Extracted data

Content starts

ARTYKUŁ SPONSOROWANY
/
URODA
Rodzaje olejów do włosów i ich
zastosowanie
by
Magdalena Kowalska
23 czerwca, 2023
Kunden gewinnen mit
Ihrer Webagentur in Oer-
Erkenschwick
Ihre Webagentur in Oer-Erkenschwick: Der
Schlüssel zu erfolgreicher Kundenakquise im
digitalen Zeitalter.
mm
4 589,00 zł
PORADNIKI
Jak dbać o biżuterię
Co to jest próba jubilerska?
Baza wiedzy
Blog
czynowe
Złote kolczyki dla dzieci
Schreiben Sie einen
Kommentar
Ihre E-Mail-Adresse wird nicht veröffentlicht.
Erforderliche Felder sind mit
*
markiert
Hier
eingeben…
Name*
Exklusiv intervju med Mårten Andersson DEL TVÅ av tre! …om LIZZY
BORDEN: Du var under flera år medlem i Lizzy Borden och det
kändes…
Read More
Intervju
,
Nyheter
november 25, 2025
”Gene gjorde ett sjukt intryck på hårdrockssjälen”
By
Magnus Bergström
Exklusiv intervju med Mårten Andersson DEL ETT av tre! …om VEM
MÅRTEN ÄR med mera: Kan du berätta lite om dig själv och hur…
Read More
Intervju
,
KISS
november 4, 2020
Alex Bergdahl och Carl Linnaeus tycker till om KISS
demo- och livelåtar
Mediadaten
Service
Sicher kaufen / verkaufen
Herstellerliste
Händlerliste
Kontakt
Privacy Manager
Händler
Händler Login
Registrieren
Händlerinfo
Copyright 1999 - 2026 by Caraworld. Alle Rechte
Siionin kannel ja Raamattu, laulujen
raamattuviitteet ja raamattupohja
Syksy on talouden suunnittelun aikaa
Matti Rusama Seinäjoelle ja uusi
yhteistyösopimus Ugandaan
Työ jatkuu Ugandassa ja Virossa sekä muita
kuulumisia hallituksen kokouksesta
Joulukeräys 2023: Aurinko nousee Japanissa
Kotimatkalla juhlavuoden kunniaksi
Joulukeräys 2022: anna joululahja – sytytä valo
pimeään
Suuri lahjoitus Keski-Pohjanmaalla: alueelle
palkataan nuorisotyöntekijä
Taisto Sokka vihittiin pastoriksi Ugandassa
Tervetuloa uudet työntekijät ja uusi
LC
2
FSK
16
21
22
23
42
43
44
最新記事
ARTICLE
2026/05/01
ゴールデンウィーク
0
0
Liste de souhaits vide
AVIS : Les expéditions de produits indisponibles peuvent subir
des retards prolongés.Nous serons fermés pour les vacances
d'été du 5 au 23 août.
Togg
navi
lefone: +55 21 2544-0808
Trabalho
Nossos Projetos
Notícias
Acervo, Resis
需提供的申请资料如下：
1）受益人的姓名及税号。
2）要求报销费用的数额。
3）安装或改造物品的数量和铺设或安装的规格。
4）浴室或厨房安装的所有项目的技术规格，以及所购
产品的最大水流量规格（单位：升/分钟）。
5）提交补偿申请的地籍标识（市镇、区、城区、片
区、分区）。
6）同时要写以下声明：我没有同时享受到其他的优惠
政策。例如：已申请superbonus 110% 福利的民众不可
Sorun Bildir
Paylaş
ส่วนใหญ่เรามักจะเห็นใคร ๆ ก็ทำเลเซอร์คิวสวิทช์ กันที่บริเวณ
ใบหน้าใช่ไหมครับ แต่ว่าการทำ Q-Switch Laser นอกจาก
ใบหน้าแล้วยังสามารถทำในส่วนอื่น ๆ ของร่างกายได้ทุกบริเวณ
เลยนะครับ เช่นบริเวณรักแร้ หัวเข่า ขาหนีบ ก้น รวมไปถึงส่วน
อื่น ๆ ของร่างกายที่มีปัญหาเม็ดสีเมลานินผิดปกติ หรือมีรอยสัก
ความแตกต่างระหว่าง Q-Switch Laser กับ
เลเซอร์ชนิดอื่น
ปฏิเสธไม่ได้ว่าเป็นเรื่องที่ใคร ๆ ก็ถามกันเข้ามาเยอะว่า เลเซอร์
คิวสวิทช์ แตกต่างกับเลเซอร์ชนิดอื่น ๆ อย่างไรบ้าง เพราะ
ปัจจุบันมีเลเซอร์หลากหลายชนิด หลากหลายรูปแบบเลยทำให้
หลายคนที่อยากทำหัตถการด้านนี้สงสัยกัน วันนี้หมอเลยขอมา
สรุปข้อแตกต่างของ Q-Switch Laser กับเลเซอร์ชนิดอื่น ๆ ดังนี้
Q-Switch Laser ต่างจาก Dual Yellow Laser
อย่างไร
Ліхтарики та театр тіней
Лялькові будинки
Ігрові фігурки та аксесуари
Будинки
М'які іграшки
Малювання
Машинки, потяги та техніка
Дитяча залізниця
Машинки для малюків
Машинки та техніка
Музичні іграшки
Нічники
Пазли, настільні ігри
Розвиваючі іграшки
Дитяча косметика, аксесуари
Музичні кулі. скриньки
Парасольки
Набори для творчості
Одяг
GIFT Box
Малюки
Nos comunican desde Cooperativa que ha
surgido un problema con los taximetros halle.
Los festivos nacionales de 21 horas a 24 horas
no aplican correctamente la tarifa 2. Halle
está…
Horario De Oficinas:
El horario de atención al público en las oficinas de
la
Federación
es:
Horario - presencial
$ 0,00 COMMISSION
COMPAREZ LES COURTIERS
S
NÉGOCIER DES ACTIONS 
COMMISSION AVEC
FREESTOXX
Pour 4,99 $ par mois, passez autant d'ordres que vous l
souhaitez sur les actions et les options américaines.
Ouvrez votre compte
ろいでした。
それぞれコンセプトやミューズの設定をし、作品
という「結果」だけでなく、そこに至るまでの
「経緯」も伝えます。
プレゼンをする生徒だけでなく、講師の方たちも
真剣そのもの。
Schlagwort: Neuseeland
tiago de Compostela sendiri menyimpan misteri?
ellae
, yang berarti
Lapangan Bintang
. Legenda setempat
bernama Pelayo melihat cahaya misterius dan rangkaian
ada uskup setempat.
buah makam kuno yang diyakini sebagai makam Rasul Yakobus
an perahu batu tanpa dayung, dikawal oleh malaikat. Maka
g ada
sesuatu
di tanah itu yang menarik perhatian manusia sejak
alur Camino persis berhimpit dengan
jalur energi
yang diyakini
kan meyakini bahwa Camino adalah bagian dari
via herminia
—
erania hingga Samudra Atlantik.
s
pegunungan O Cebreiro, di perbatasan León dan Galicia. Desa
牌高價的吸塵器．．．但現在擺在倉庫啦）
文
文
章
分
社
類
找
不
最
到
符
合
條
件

Content ends

Instructions to follow
Return every line above without any changes.

Written reply
ARTYKUŁ SPONSOROWANY
/
URODA
Rodzaje olejów do włosów i ich
zastosowanie
by
Magdalena Kowalska
23 czerwca, 2023
Kunden gewinnen mit
Ihrer Webagentur in Oer-
Erkenschwick
Ihre Webagentur in Oer-Erkenschwick: Der
Schlüssel zu erfolgreicher Kundenakquise im
digitalen Zeitalter.
mm
4 589,00 zł
PORADNIKI
Jak dbać o biżuterię
Co to jest próba jubilerska?
Baza wiedzy
Blog
czynowe
Złote kolczyki dla dzieci
Schreiben Sie einen
Kommentar
Ihre E-Mail-Adresse wird nicht veröffentlicht.
Erforderliche Felder sind mit
*
markiert
Hier
eingeben…
Name*
Exklusiv intervju med Mårten Andersson DEL TVÅ av tre! …om LIZZY
BORDEN: Du var under flera år medlem i Lizzy Borden och det
kändes…
Read More
Intervju
,
Nyheter
november 25, 2025
”Gene gjorde ett sjukt intryck på hårdrockssjälen”
By
Magnus Bergström
Exklusiv intervju med Mårten Andersson DEL ETT av tre! …om VEM
MÅRTEN ÄR med mera: Kan du berätta lite om dig själv och hur…
Read More
Intervju
,
KISS
november 4, 2020
Alex Bergdahl och Carl Linnaeus tycker till om KISS
demo- och livelåtar
Mediadaten
Service
Sicher kaufen / verkaufen
Herstellerliste
Händlerliste
Kontakt
Privacy Manager
Händler
Händler Login
Registrieren
Händlerinfo
Copyright 1999 - 2026 by Caraworld. Alle Rechte
Siionin kannel ja Raamattu, laulujen
raamattuviitteet ja raamattupohja
Syksy on talouden suunnittelun aikaa
Matti Rusama Seinäjoelle ja uusi
yhteistyösopimus Ugandaan
Työ jatkuu Ugandassa ja Virossa sekä muita
kuulumisia hallituksen kokouksesta
Joulukeräys 2023: Aurinko nousee Japanissa
Kotimatkalla juhlavuoden kunniaksi
Joulukeräys 2022: anna joululahja – sytytä valo
pimeään
Suuri lahjoitus Keski-Pohjanmaalla: alueelle
palkataan nuorisotyöntekijä
Taisto Sokka vihittiin pastoriksi Ugandassa
Tervetuloa uudet työntekijät ja uusi
LC
2
FSK
16
21
22
23
42
43
44
最新記事
ARTICLE
2026/05/01
ゴールデンウィーク
0
0
Liste de souhaits vide
AVIS : Les expéditions de produits indisponibles peuvent subir
des retards prolongés.Nous serons fermés pour les vacances
d'été du 5 au 23 août.
Togg
navi
lefone: +55 21 2544-0808
Trabalho
Nossos Projetos
Notícias
Acervo, Resis
需提供的申请资料如下：
1）受益人的姓名及税号。
2）要求报销费用的数额。
3）安装或改造物品的数量和铺设或安装的规格。
4）浴室或厨房安装的所有项目的技术规格，以及所购
产品的最大水流量规格（单位：升/分钟）。
5）提交补偿申请的地籍标识（市镇、区、城区、片
区、分区）。
6）同时要写以下声明：我没有同时享受到其他的优惠
政策。例如：已申请superbonus 110% 福利的民众不可
Sorun Bildir
Paylaş
ส่วนใหญ่เรามักจะเห็นใคร ๆ ก็ทำเลเซอร์คิวสวิทช์ กันที่บริเวณ
ใบหน้าใช่ไหมครับ แต่ว่าการทำ Q-Switch Laser นอกจาก
ใบหน้าแล้วยังสามารถทำในส่วนอื่น ๆ ของร่างกายได้ทุกบริเวณ
เลยนะครับ เช่นบริเวณรักแร้ หัวเข่า ขาหนีบ ก้น รวมไปถึงส่วน
อื่น ๆ ของร่างกายที่มีปัญหาเม็ดสีเมลานินผิดปกติ หรือมีรอยสัก
ความแตกต่างระหว่าง Q-Switch Laser กับ
เลเซอร์ชนิดอื่น
ปฏิเสธไม่ได้ว่าเป็นเรื่องที่ใคร ๆ ก็ถามกันเข้ามาเยอะว่า เลเซอร์
คิวสวิทช์ แตกต่างกับเลเซอร์ชนิดอื่น ๆ อย่างไรบ้าง เพราะ
ปัจจุบันมีเลเซอร์หลากหลายชนิด หลากหลายรูปแบบเลยทำให้
หลายคนที่อยากทำหัตถการด้านนี้สงสัยกัน วันนี้หมอเลยขอมา
สรุปข้อแตกต่างของ Q-Switch Laser กับเลเซอร์ชนิดอื่น ๆ ดังนี้
Q-Switch Laser ต่างจาก Dual Yellow Laser
อย่างไร
Ліхтарики та театр тіней
Лялькові будинки
Ігрові фігурки та аксесуари
Будинки
М'які іграшки
Малювання
Машинки, потяги та техніка
Дитяча залізниця
Машинки для малюків
Машинки та техніка
Музичні іграшки
Нічники
Пазли, настільні ігри
Розвиваючі іграшки
Дитяча косметика, аксесуари
Музичні кулі. скриньки
Парасольки
Набори для творчості
Одяг
GIFT Box
Малюки
Nos comunican desde Cooperativa que ha
surgido un problema con los taximetros halle.
Los festivos nacionales de 21 horas a 24 horas
no aplican correctamente la tarifa 2. Halle
está…
Horario De Oficinas:
El horario de atención al público en las oficinas de
la
Federación
es:
Horario - presencial
$ 0,00 COMMISSION
COMPAREZ LES COURTIERS
S
NÉGOCIER DES ACTIONS 
COMMISSION AVEC
FREESTOXX
Pour 4,99 $ par mois, passez autant d'ordres que vous l
souhaitez sur les actions et les options américaines.
Ouvrez votre compte
ろいでした。
それぞれコンセプトやミューズの設定をし、作品
という「結果」だけでなく、そこに至るまでの
「経緯」も伝えます。
プレゼンをする生徒だけでなく、講師の方たちも
真剣そのもの。
Schlagwort: Neuseeland
tiago de Compostela sendiri menyimpan misteri?
ellae
, yang berarti
Lapangan Bintang
. Legenda setempat
bernama Pelayo melihat cahaya misterius dan rangkaian
ada uskup setempat.
buah makam kuno yang diyakini sebagai makam Rasul Yakobus
an perahu batu tanpa dayung, dikawal oleh malaikat. Maka
g ada
sesuatu
di tanah itu yang menarik perhatian manusia sejak
alur Camino persis berhimpit dengan
jalur energi
yang diyakini
kan meyakini bahwa Camino adalah bagian dari
via herminia
—
erania hingga Samudra Atlantik.
s
pegunungan O Cebreiro, di perbatasan León dan Galicia. Desa
牌高價的吸塵器．．．但現在擺在倉庫啦）
文
文
章
分
社
類
找
不
最
到
符
合
條
件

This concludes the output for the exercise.